German police ruled out Thursday a terrorist attack as they battled to find clues as to who planted a nail bomb at a busy Cologne shopping area that wounded 22 people.
At a press conference in this western German city, a police spokesman told reporters that the authorities had "not the slightest piece of evidence that it was of a terrorist or xenophobic nature."
The blast, the first of its kind in Germany for years, sent glass and nails flying around a 50-metre (yard) radius on Wednesday afternoon in a street known as "Little Istanbul," home to many of Cologne's Turks.
"So far, we have no clear indication about the objective of this attack," the spokesman, Dieter Klinger, said, adding that "the means used and the way it was carried out" clearly showed it was meant to kill people.
Klinger said that several witnesses had been questioned but that no substantial leads had surfaced.
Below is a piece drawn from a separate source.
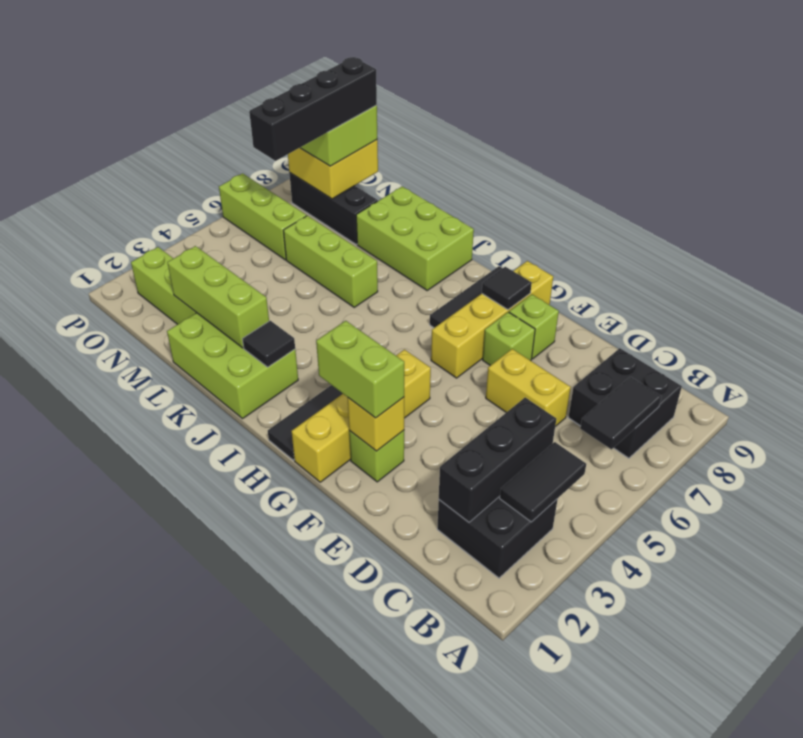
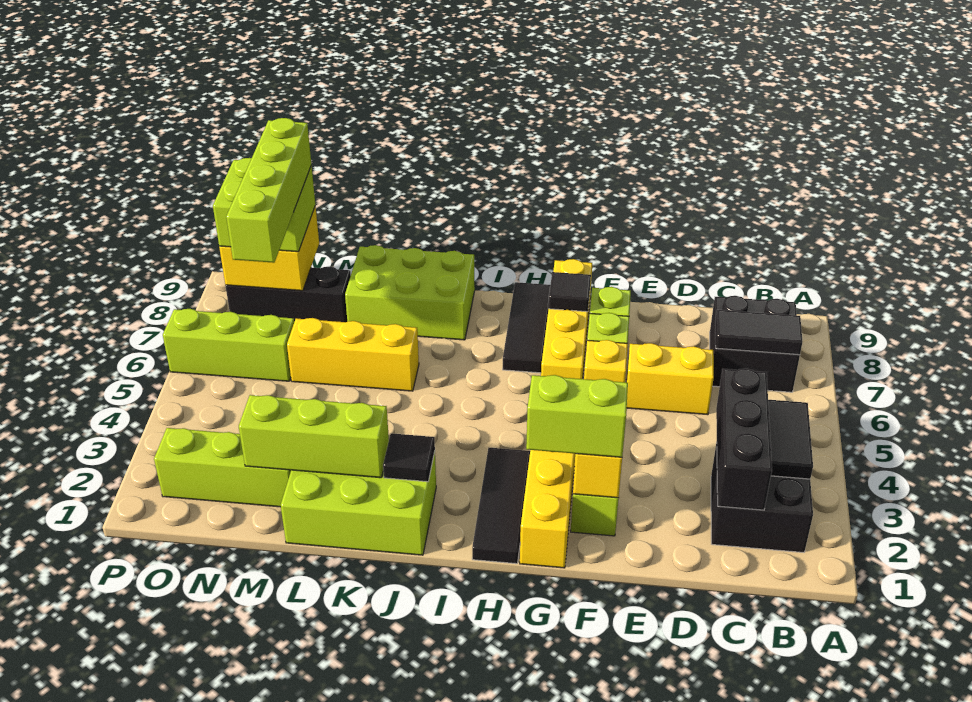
black 1x2 tile [580,377,661,449] -> black 1x2 tile turned to [715,310,803,355]
none -> yellow 1x1 brick [584,340,628,382]
lime 1x3 brick [283,216,378,307] -> yellow 1x3 brick [287,318,419,391]
black 1x4 brick [249,57,377,161] -> lime 1x4 brick [226,118,311,263]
He said that North Rhine-Westphalia state police were involved with Cologne authorities in the investigation.
Earlier remarks by police officers and press reports suggested the bombing could have been an underworld attack or a revenge strike after a dispute between rival Turkish groups.
The bomb went off in or in front of a three-storey building, with a hairdresser's shop on the ground floor bearing the brunt of the explosion. Among the 22 wounded, some of them badly, was a pregnant woman.
Glass was scattered widely around the building, which housed apartments on the upper floors.
The rest of the structure was not badly damaged, but the facade of others in the area showed traces of the explosion. Sixteen had broken windows.
Another police spokesman said that the bomb was filled with nails about 10 centimetres (four inches) long, some of which were found about 50 metres away.
Investigators were examining whether the device had been planted on a bicycle that appeared to have been close to the centre of the blast site.
"It was horrible. Blood and broken glass was everywhere," one witness, Mehmet Harminci, told Der Spiegel magazine at the scene on Wednesday. "I can't believe it. People come to Keupstrasse to eat and do their shopping - from now on we should all be afraid. Nothing will be like it was anymore."
Harminci, 24, was in a nearby Turkish kebab snack bar when the blast happened. "All of a sudden, the glass in the window exploded," he said.
Another witness, Kucuk Ziya, said he saw "people rolling around on the pavement. One had an open wound 10 centimetres long," he said.
A man who had been critically wounded in the blast had stabilised by early Thursday, police said.